По части демонологии Акулька была не просто непревзойдённым на всём посаде знатоком, но и отменным рассказчиком. И нередко стращала товарок да и саму хозяйку россказнями о нечистых духах, ведьмах или, по выражению самой же Акульки, «чернознайках». Как только заходила, бывало, речь о сватовстве или свадьбе, как уж билась об заклад Акулька, что жениха невеста присушила, что дело это немудрёное и что стоит только корень травы пересьяки положить под матицу в чужом доме и произнести заклинание, как хозяин дома на другой же день зашлёт сватов. «Как трава сия будет сохнуть во веки веков, — зловещим голосом передавала Акулька заклинание, и некоторые из слушательниц ловили каждое её слово, — так чтоб и он, раб Божий, по мне, рабе Божией, сохнул душой и телом и тридесятью суставами».
— А ежели какая баба или девка корень травы пересьяки при себе носит, так по ней все иссохнут. А который ей надобен — пуще других. Потому что корень травы пересьяки…
— Глупости ты всё говоришь, — бывало, перебивала её хозяйка, Марфа Гавриловна. — Да и нет вовсе такой травы — «пересьяки»…
— Ну вот тебе — «нет»! — басовито ворчала в ответ Акулька. — Уж если и пересьяки нет, то чего там…
И махала всякий раз рукой на хозяйку.
— А то ещё есть симтарима-трава, — сообщала она в другой раз. И глаза её так беспокойно начинали поблёскивать, что Марфа Гавриловна иной раз задумывалась, уж не ворожит ли сама Акулька.
— А у той травы, сказывают, — продолжала тем временем Акулька, — не простой корень, а человек-корень. И как вынешь у того корня сердце и, истёрши, накрошишь его в питие, то желанный твой, выпимши, зачнёт по тебе сохнуть…
— Что же ты, всё знаешь, а никого себе не приворожила? — посмеивалась Марфа Гавриловна.

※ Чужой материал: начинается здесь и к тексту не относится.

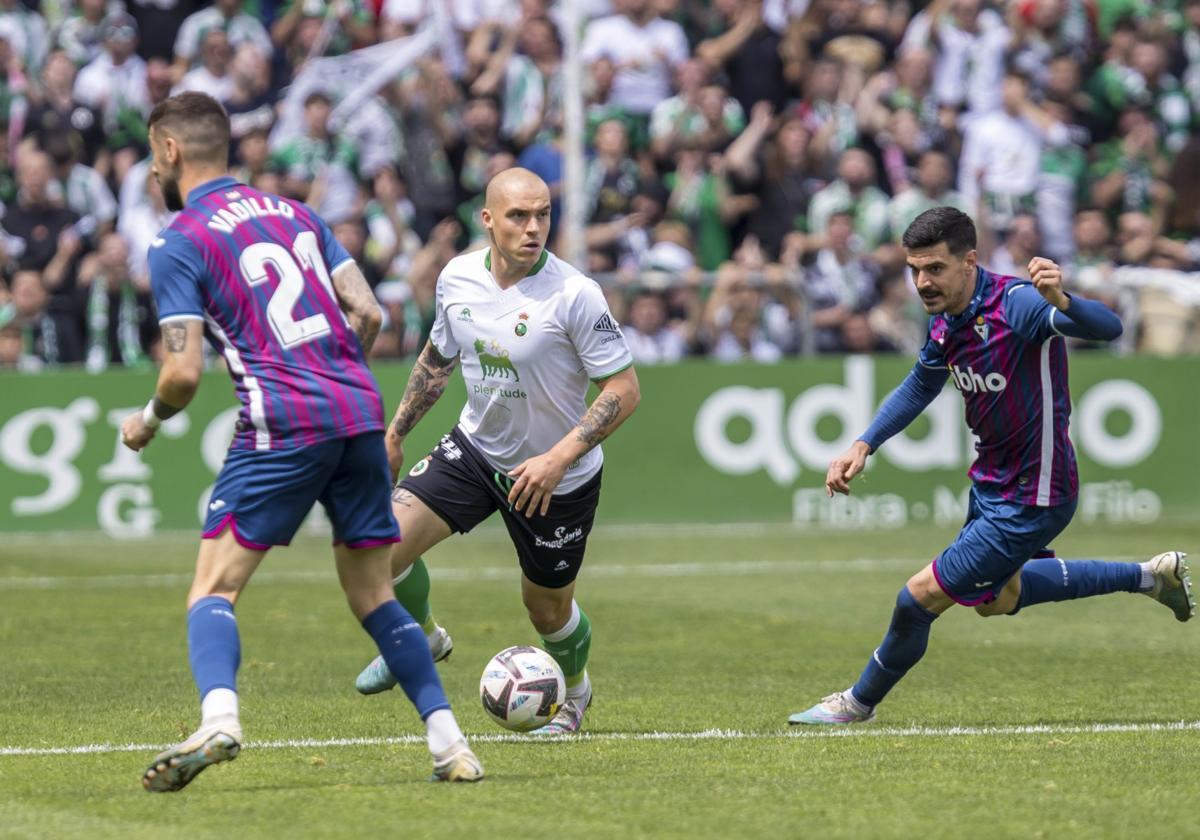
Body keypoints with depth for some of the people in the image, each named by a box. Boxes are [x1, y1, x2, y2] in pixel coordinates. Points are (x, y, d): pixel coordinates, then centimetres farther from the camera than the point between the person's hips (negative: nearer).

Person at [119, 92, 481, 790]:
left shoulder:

Но не оттого, что было смешно, а чтобы ободрить самоё себя и разогнать наведённый Акулькой морок.
— Я что — ведьма — привораживать, — злилась Акулька. — Да и на что мне?..
— Да и врёшь ты, матушка, — вздыхала Марфа Гавриловна. — Нет такой травы…
— Уж и симтаримы-травы нет! — всплёскивала руками Акулька в величайшем негодовании. А затем, глядя куда-то в пол и непонятно к кому обращаясь, заводила такую речь:
— Что ж это?.. Пересьяки-травы, положим, нет. Симтаримы-травы тоже нет. Что же тогда есть?